Not a white born of paint, nor stone, nor fabric, but something even purer. The floor, the walls, the high ceiling, all made of the same flawless surface, unbroken by grain or seam. It reflected nothing, and yet the light here was so absolute it erased every shadow.

The source was a single, towering window on the far wall. It led to nowhere, no cityscape, no horizon, only an infinite field of pure light, stretching forever in every direction.

Around the room, spaced like reverent offerings, were canvases. Each one was pure white, unpainted, yet framed in gold, silver, or black. They leaned against walls, stood on ornate easels, or hung from chains descending from the ceiling. The longer Aria looked, the more she had the unsettling feeling that they weren't blank at all, that something was moving faintly on their surfaces, visible only at the very edge of sight.

Kaiser's gaze moved not to the canvases, but to the objects scattered across the room. Painting equipment, yes, but none he had ever seen before.

An easel carved from the blackened rib of some giant beast, its joints bound with red wax that pulsed faintly, like a slow heartbeat. A set of brushes whose bristles were impossibly fine strands of moonlight, each tip caged in a glass vial of water that never spilled. A palette made from a single, thin shard of translucent crystal, and when Kaiser tilted his head, he saw shapes—faces, perhaps—moving inside the glass, mouths open as if whispering.
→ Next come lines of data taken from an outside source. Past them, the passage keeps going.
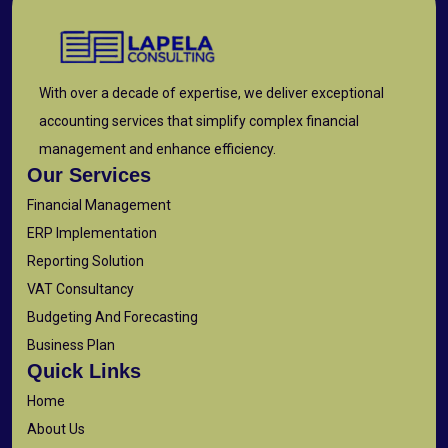
With over a decade of expertise, we deliver exceptional
accounting services that simplify complex financial
management and enhance efficiency.
Our Services
Financial Management
ERP Implementation
Reporting Solution
VAT Consultancy
Budgeting And Forecasting
Business Plan
Quick Links
Home
About Us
On a side table lay jars of pigment that defied color. One shimmered with the blue-black of a storm seen from the bottom of the sea. Another was a red so deep it seemed to absorb light.

Masamia walked among these objects with the care of someone moving through a chapel. "Here," she said softly, "We do not display what is finished. We display what waits to be born. The moment before the last stroke."

Her words seemed to settle on Aria's shoulders like a weight. The girl found herself whispering back, "Why show something that isn't there yet?"

Masamia glanced over her shoulder, her red eyes catching the white light in a way that made them seem almost pink. "Because it is the only time a thing is perfect. Once it is made, it can only decay."